*Task description:*
Render all of the material below as a Markdown table with two columns, No. and Text, giving each non-blank line its own numbered row. Leave out the blank lines and the pictures.

*Records for this task:*

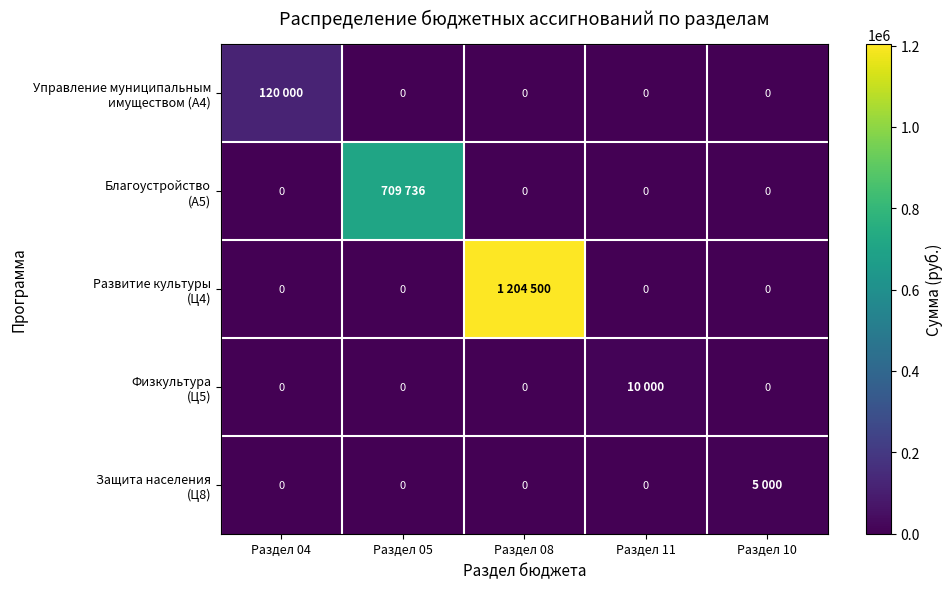

Which series has the largest total across all categories?

Развитие культуры (Ц4)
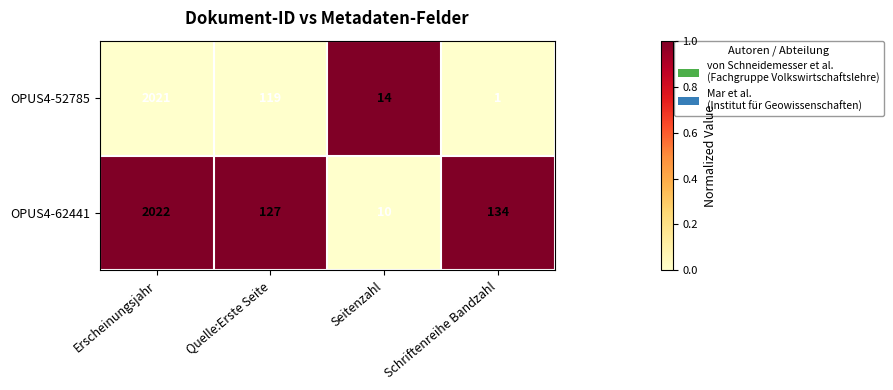

What is the difference between the OPUS4-52785 values at Seitenzahl and Erscheinungsjahr?

2007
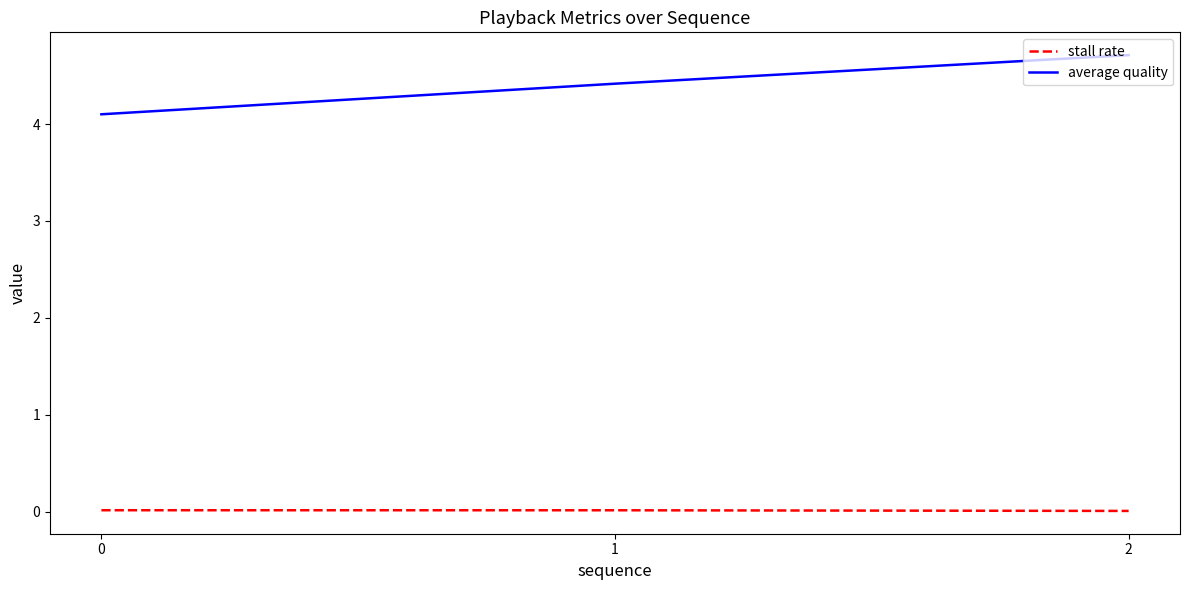

What is the lowest value of the average quality series?

4.1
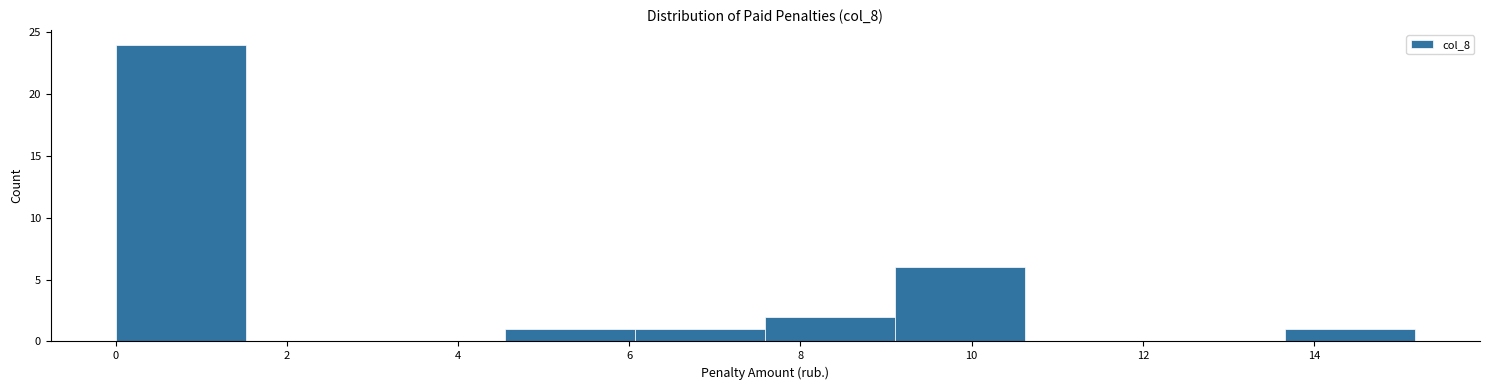

How tall is the bar that spans 4.6 to 6.0 on the x-axis? Neither the bar edges nor the heights are printed on the chart, so give them approximately, as read against the axes.

1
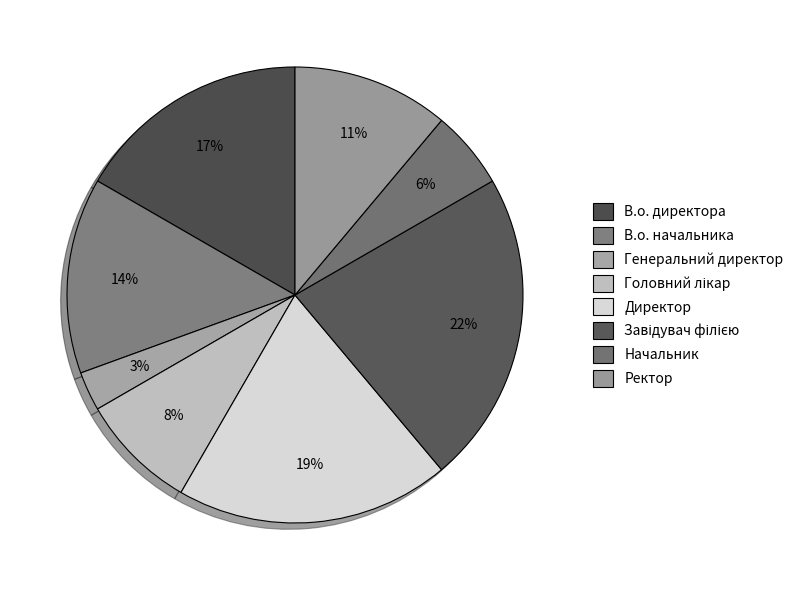

How many slices are in this pie chart?

8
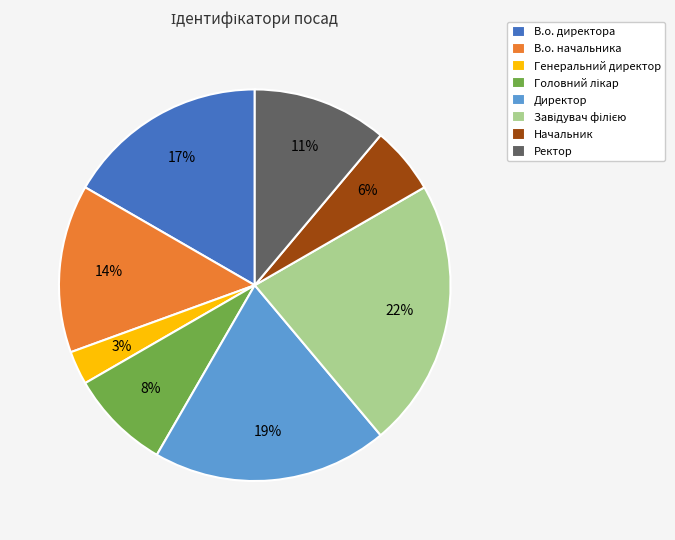

Does В.о. начальника represent more than half of the total?

No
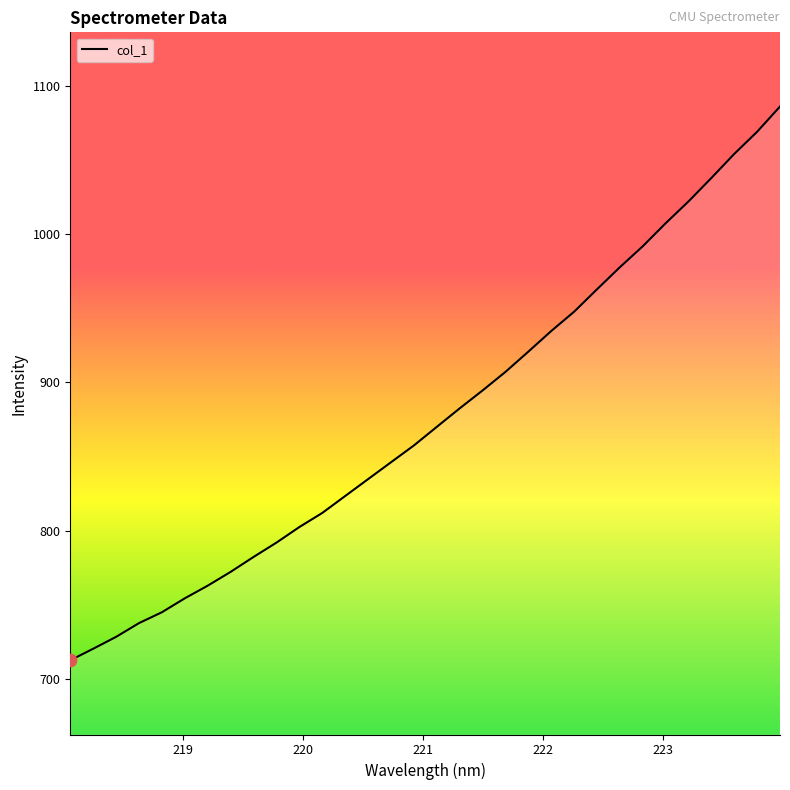

What is the greatest value displayed?

1085.9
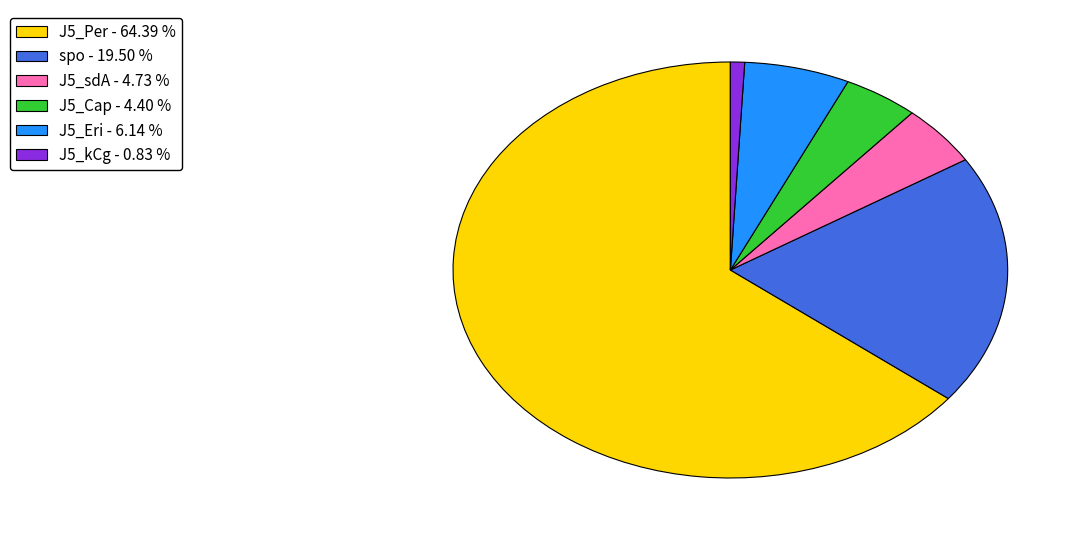

Which has a higher value, spo - 19.50 % or J5_kCg - 0.83 %?

spo - 19.50 %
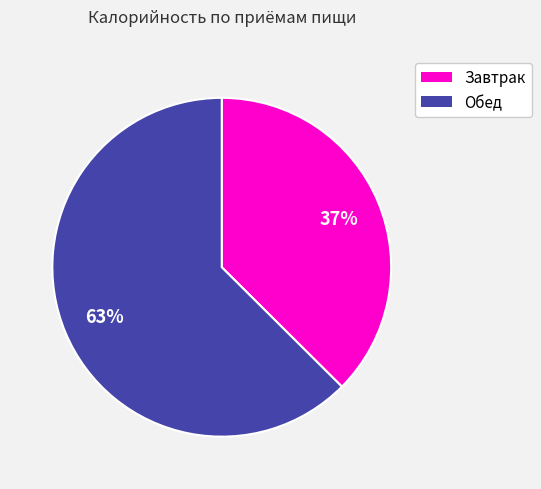

To the nearest percent, what portion does Обед represent?

63%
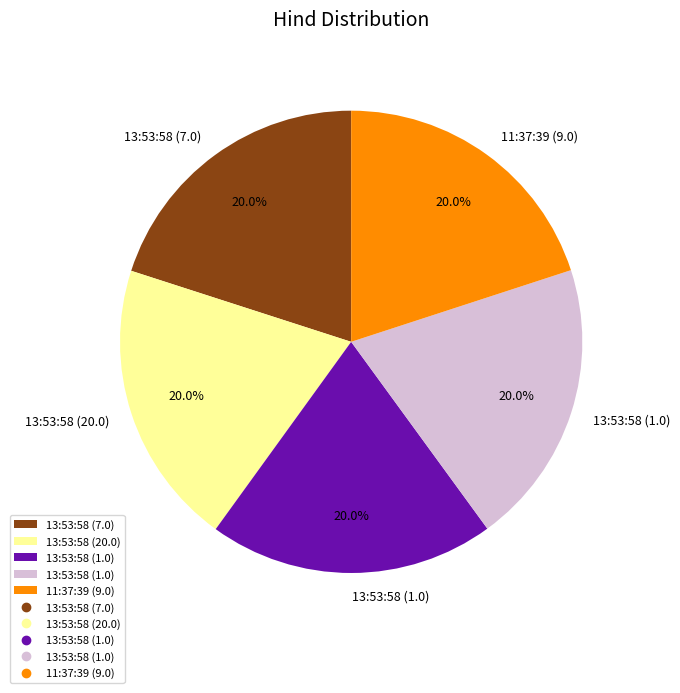

Does any single category account for the majority?

No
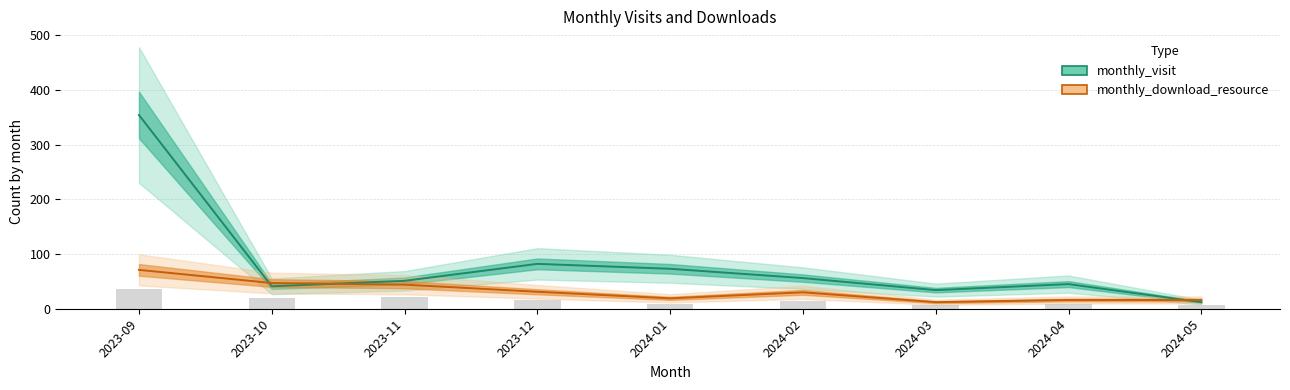

Where does the monthly_download_resource series first go above 30?

2023-09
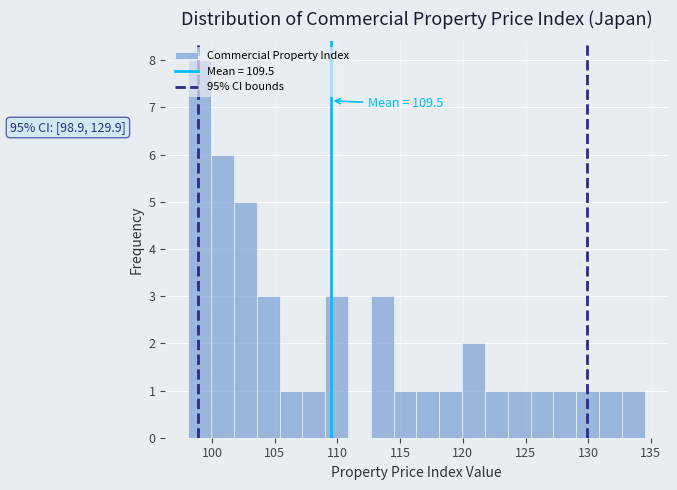

Read against the x-axis, roughly where is the centre of the tallest bar?

99.0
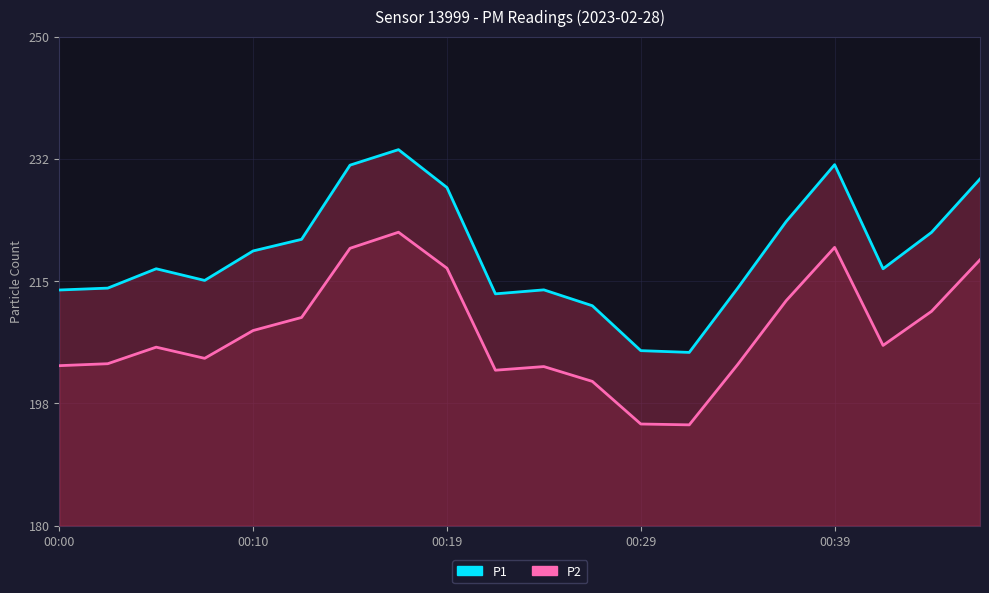

Between 5 and 9, which is larger?

5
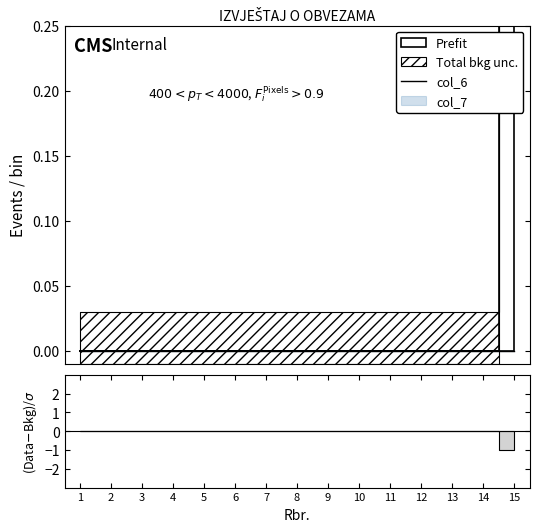

Is this an area chart (filled region under the line)?

No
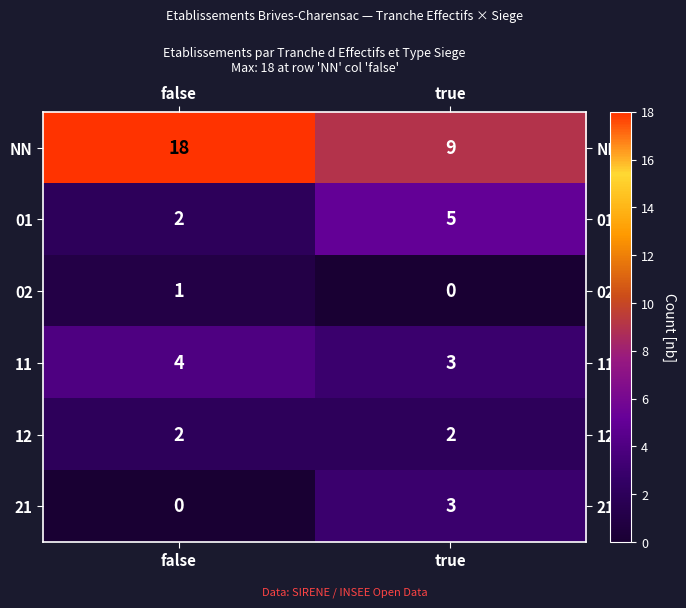

Which series has the widest spread of values?

NN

*Output of the task:*
| No. | Text |
|---|---|
| 1 | Which series has the largest total across all categories? |
| 2 | Развитие культуры (Ц4) |
| 3 | What is the difference between the OPUS4-52785 values at Seitenzahl and Erscheinungsjahr? |
| 4 | 2007 |
| 5 | What is the lowest value of the average quality series? |
| 6 | 4.1 |
| 7 | How tall is the bar that spans 4.6 to 6.0 on the x-axis? Neither the bar edges nor the heights are printed on the chart, so give them approximately, as read against the axes. |
| 8 | 1 |
| 9 | How many slices are in this pie chart? |
| 10 | 8 |
| 11 | Does В.о. начальника represent more than half of the total? |
| 12 | No |
| 13 | What is the greatest value displayed? |
| 14 | 1085.9 |
| 15 | Which has a higher value, spo - 19.50 % or J5_kCg - 0.83 %? |
| 16 | spo - 19.50 % |
| 17 | To the nearest percent, what portion does Обед represent? |
| 18 | 63% |
| 19 | Does any single category account for the majority? |
| 20 | No |
| 21 | Where does the monthly_download_resource series first go above 30? |
| 22 | 2023-09 |
| 23 | Read against the x-axis, roughly where is the centre of the tallest bar? |
| 24 | 99.0 |
| 25 | Between 5 and 9, which is larger? |
| 26 | 5 |
| 27 | Is this an area chart (filled region under the line)? |
| 28 | No |
| 29 | Which series has the widest spread of values? |
| 30 | NN |